I am reflective.
I am sad.
I am wondering,
"Why, God? Why this struggle?"
My thoughts come from both my own life and reading about the lives of other "others" in their blogs. Those of us who fall into that "other" category must always answer questions about our "otherness". It's like we're the witnesses on the stand who never get to step down because there is always another attorney, ready to step in and start a new line of questioning.
Having spent the past two weeks working with LA-based performance artist Tim Miller, I find myself gifted with some ways to do what comes naturally to anyone in massage therapy: work through the body. My body... our bodies... contain stories that once put into motion can unleash powerful and creative energy. For me, it was the beginnings of finding a voice for expressing my experience of God in a very real way in my life at a moment when I needed help. My dad, sick and in pain, was trying to tell me something, but his illness and stroke made it impossible for me to understand him. I cried out, literally tears welling up in my eyes, for God to please help me.
And that's when I realized that I needed my dad to breathe out his words, into my ear.
"I. Want. Outta. Here." It was clearest statement he'd made in weeks.

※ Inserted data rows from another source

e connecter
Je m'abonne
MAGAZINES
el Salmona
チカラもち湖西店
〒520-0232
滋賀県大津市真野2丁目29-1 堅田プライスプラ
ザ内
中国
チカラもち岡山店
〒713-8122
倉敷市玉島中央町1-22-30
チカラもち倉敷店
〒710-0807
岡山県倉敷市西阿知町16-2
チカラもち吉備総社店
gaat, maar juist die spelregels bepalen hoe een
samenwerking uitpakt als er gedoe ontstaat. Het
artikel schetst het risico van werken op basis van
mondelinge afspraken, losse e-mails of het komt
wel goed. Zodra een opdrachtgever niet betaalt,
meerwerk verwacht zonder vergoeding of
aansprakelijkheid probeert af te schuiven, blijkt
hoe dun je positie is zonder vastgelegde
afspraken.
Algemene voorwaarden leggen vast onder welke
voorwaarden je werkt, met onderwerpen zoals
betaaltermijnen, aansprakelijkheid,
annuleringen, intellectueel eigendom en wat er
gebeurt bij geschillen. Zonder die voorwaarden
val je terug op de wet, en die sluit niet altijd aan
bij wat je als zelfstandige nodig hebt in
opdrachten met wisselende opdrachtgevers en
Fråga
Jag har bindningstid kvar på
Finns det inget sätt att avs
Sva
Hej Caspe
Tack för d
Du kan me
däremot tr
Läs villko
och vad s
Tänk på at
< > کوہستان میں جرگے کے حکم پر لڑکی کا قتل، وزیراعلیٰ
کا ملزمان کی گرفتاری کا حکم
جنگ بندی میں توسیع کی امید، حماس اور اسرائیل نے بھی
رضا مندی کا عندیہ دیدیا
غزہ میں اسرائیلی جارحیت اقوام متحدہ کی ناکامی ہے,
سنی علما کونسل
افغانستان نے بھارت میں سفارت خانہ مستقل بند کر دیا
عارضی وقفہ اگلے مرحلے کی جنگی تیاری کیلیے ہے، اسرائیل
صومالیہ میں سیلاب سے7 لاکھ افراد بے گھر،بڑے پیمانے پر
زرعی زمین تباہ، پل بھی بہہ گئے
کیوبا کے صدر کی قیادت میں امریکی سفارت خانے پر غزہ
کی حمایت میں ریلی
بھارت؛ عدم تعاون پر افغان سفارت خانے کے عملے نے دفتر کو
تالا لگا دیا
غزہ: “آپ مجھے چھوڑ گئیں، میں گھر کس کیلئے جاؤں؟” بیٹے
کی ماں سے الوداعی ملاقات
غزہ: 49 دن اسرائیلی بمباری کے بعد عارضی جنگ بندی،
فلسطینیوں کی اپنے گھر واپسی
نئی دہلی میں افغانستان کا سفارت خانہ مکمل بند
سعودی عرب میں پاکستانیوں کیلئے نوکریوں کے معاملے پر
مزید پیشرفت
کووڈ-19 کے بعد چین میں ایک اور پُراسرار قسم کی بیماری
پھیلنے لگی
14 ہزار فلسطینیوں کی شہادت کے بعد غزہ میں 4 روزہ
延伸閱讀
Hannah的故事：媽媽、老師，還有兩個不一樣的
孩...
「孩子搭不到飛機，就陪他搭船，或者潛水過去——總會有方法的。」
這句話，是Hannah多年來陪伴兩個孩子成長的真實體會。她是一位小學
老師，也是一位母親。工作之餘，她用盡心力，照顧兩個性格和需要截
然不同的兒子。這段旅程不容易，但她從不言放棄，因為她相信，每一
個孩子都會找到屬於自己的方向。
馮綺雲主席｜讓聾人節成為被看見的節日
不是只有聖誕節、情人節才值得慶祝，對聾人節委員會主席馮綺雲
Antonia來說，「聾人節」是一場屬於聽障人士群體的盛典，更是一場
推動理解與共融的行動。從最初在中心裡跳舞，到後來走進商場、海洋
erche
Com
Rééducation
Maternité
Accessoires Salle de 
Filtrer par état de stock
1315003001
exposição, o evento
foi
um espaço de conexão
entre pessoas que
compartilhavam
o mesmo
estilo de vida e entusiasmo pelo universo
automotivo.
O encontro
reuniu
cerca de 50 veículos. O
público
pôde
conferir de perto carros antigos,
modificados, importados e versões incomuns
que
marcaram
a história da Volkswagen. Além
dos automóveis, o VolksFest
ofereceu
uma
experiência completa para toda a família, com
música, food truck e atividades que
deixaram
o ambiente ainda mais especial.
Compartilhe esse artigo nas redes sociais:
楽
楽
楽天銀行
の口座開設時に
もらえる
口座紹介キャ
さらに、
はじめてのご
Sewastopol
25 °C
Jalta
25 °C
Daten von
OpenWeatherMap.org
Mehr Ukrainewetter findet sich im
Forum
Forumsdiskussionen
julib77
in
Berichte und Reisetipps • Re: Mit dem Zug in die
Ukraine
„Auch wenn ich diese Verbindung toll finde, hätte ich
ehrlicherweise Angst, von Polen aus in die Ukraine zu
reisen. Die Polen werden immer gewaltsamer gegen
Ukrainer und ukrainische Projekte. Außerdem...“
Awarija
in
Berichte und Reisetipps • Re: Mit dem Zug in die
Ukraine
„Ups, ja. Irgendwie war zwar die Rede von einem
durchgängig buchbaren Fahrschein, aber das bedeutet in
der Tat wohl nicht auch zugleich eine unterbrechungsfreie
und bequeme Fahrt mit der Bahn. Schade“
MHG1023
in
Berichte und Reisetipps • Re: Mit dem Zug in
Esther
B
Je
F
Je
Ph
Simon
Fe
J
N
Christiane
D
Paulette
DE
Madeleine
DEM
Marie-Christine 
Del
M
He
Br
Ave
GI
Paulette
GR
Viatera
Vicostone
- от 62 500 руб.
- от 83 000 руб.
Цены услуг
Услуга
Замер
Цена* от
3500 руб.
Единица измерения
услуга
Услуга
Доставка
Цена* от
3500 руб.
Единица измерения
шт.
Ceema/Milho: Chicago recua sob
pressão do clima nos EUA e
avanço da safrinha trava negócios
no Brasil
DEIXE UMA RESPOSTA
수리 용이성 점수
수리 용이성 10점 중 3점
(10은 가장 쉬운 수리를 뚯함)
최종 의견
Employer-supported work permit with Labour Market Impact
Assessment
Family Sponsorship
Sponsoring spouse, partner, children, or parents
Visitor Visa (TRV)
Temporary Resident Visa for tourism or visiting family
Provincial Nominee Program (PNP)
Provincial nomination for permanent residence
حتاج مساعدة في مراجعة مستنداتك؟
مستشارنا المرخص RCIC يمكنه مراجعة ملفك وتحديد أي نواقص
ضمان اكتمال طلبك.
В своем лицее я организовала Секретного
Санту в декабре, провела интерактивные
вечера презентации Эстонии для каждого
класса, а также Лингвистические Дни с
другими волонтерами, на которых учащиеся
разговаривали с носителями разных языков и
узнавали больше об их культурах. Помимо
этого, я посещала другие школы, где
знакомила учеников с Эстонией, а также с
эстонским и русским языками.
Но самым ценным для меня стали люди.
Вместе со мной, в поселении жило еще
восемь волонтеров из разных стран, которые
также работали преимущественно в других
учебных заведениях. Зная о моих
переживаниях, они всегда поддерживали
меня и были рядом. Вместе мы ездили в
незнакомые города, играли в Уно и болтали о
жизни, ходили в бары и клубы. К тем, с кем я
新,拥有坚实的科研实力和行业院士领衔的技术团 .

"Outta here as in this place? Or outta here as in the whole shebang?" I asked. He breathed again, and I listened.
"Whole. She-BANG!"
This statement made possible by the Holy Spirit. I am convinced of that. God heard my cry, and God did what God does so well: answered it.
And there was no questioning of me. No testing of me. No looking askance at me and wondering where this crew cut "unchurched" dyke gets off calling on the Almighty for assistance. This is how I know, in a real and present sense, that I am part of the kingdom of God.
But back here, in the world, there are those who call that inclusion into question. That's what I get from all of the nonsense about Theological Commission's and their secret panels, and Justice Departments and their homophobic legal briefs, and anonymous cowardly queer-bashing commentary on the newspaper's internet site. My life is always, as Miller notes, on trial, on the ballot, and on the menu.
Within the church, I wonder what it would be like to take people through an exercise of performance art in which they examine what it means to be part of a body: the Body of Christ. Go inside their own bodies, examine what's there... the good and the bad (which are labels we put on those things in ourselves)... and then let go of the notion of good and bad, and simply visualize the heart, the liver, the feet, the head. And connect those places and see how they support each other. And then take this map of our own body and realize that this IS a body of Christ. Give it some breath, and visualize the even bigger spaces beyond our own bodies... and understand that when we are connected through Christ, we make up the Church with Jesus Christ as its foundation... its feet, and God as its head. And all the "others" who are there in this body occupy any number of spaces. We are NOT simply the appendix that needs removing!
I wonder.
I contemplate.
I open my heart.
Restore us, O God; let your face shine, that we may be saved.--Psalm 80
1 comment:
This is beautiful, and I hope others think so too.